Siza Vieira diz que tocar na obra de Távora é “inqualificável” e “de uma arrogância enorme”

Siza Vieira diz que tocar na obra de Távora é “inqualificável” e “de uma arrogância enorme”

Siza VieiraSiza Vieira entende que a retirada pela Câmara do Porto da estátua “O Porto” da Casa dos 24, a última obra de Fernando Távora, falecido em 2005, é “inacreditável”, “inqualificável” e “de uma arrogância enorme”.

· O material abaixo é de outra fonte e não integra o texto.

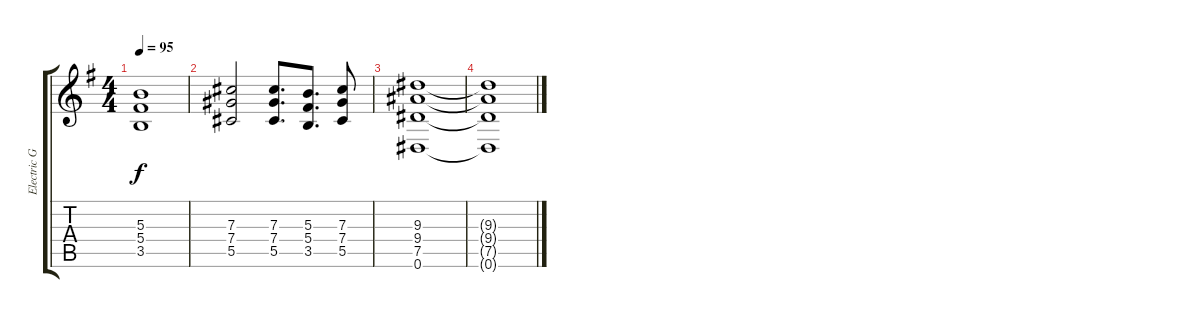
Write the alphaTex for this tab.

“Acho inacreditável, absolutamente inacreditável, que se tenha tocado seja no que for”, começou por dizer, reagindo à notícia do Porto24 de que o município havia transferido a estátua do guerreiro em granito, com cerca de 200 anos, para a Praça da Liberdade.
“É uma modificação de um elemento que está lá e que tem um sentido na arquitectura, simplesmente por aflição do presidente [da Câmara do Porto]. Valha-nos Nossa Senhora dos Aflitos”, criticou, esta segunda-feira, o arquitecto ao P24.
O arquitecto que tem obras por todo o mundo e recebeu em 1992 o Prémio Pritzker (considerado o Nobel da Arquitectura) acrescenta que o que a autarquia fez, “sem ouvir ninguém”, é “inqualificável”, sobretudo tratando-se de “um arquitecto considerado”, em Portugal e no estrangeiro, e de “um projecto celebrado” e que teve a concordância da mesma autarquia – a também conhecida como Torre da Câmara foi inaugurada por Rui Rio a 24 de Outubro de 2003.
“Admito que o presidente [da Câmara do Porto] não goste, mas, se isto acontecesse em todo o país, não sei o que ficaria de pé”, diz Siza Vieira.
Na cerimónia que visou assinalar o regresso da estátua à Praça da Liberdade, Rui Rio confessou que “desde o primeiro dia em que chegou à Câmara lhe causava uma certa aflição a estátua estar no sítio onde estava”.
A Rui Rio incomodava-o, sobretudo, o facto de a escultura “não estar próxima do sítio a que pertence, que é a antiga Praça Nova, como se chamava nessa altura, no início do século XIX, a Praça da Liberdade”.
Nem Siza foi ouvido

A estátua “O Porto” está desde sexta-feira na Praça da Liberdade. Foto: Miguel Oliveira
Sobre o local escolhido para acolher a escultura de João Alão, o co-autor do actual desenho da Praça da Liberdade também não foi ouvido. “Os projectistas, eu e o Souto Moura, não foram ouvidos. Ninguém nos perguntou nada, mas também ninguém nos perguntou para trocarem as árvores que estavam no nosso projecto”, lamenta o arquitecto, que diz serem, hoje em dia, “múltiplos os sinais de desprezo absoluto pelo que é a obra de arquitectura”.
“Não basta uma pessoa não gostar. A arquitectura não se resolve por referendo”, sublinhou na conversa telefónica com o P24, em que recordou que, “na grande manifestação contra o projecto da Avenida dos Aliados, estiveram 23 pessoas”.
Siza Vieira disse ainda ao P24 que Fernando Távora lhe mostrou o projecto durante a fase de concepção da Casa dos 24 e que ele foi uma das vozes que defenderam a sua visão, inclusive junto do então Instituto Português do Património Arquitectónico (IPPAR). “Sabendo que eu estava a fazer o projecto da Avenida da Ponte, ele quis mostrar-me o projecto e eu fiquei encantado. O projecto que ele fez é uma unidade e consegue fazer ler o envolvimento da Sé”, justifica Siza, explicando que aquela zona, “com as demolições dos anos 40″, havia ficado “desamparada”.
“Com um único bloco, ele consegue dar a ideia do que era a relação da Sé com a cidade”, sublinha Siza Vieira.
Esta sexta-feira, a Ordem dos Arquitectos e a família de Fernando Távora mostraram-se chocados com saída da simbólica estátua da Sé.
O P24 procurou, no mesmo dia, obter uma reacção da Câmara do Porto, mas até ao momento não foi possível obter uma resposta do município.